It turns out that Tabby’s Star — the star that has been hypothesized to have an alien megastructure around it — is not alone when it comes to wild fluctuations in its light output. Astronomers at Germany’s Max Planck Institute for Extraterrestrial Physics have found yet another star that experiences its own drops in brightness, although this one may offer a clue as to why it appears to periodically flicker out.

The star, epically-named "EPIC 204278916", is a fairly young, pre-main sequence red dwarf star that’s only about 5 million years old, and is found in the constellation of Scorpius. Because of its young age, it has a debris disk that may one day form into planets, but over 79 days of observation through the Kepler space telescope, researchers found that the star’s brightness would dip by 65 percent for 25 days straight. This implies, as with Tabby’s star, that there is something extremely large in orbit around it — even a large Jupiter-like planet would only cause a 1 percent dip in the star’s brightness.

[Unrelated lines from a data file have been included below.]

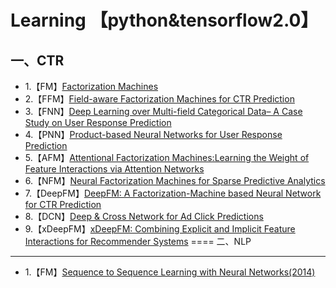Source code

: Learning 【python&tensorflow2.0】
====
一、CTR
-------
* 1.【FM】[Factorization Machines](http://citeseerx.ist.psu.edu/viewdoc/download?doi=10.1.1.393.8529&rep=rep1&type=pdf)  
* 2.【FFM】[Field-aware Factorization Machines for CTR Prediction](https://www.csie.ntu.edu.tw/~cjlin/papers/ffm.pdf)  
* 3.【FNN】[Deep Learning over Multi-field Categorical Data– A Case Study on User Response Prediction](https://arxiv.org/pdf/1601.02376.pdf)  
* 4.【PNN】[Product-based Neural Networks for User Response Prediction](https://arxiv.org/pdf/1601.02376.pdf)  
* 5.【AFM】[Attentional Factorization Machines:Learning the Weight of Feature Interactions via Attention Networks](https://arxiv.org/pdf/1708.04617.pdf)  
* 6.【NFM】[Neural Factorization Machines for Sparse Predictive Analytics](https://arxiv.org/pdf/1708.05027.pdf)
* 7.【DeepFM】[DeepFM: A Factorization-Machine based Neural Network for CTR Prediction](https://www.ijcai.org/Proceedings/2017/0239.pdf)
* 8.【DCN】[Deep & Cross Network for Ad Click Predictions](https://arxiv.org/pdf/1708.05123.pdf)
* 9.【xDeepFM】[xDeepFM: Combining Explicit and Implicit Feature Interactions for Recommender Systems](https://arxiv.org/pdf/1803.05170.pdf)
====
二、NLP
-------
* 1.【FM】[Sequence to Sequence Learning with Neural Networks(2014)](https://papers.nips.cc/paper/2014/file/a14ac55a4f27472c5d894ec1c3c743d2-Paper.pdf)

While none of the explanations for the variations in Tabby’s Star’s brightness have panned out so far, EPIC 204278916 may have an uneven protoplanetary disk that is angled toward Earth so that we see it edge-on. While there could very well be enough matter in such a disk to block more than half of the star’s light, the disk’s height would have to be extremely thick in some places to be able to block enough light to cause the observed effect.

In the meantime, astronomers are keeping an eye on EPIC 204278916, to see if any more light fluctuations occur.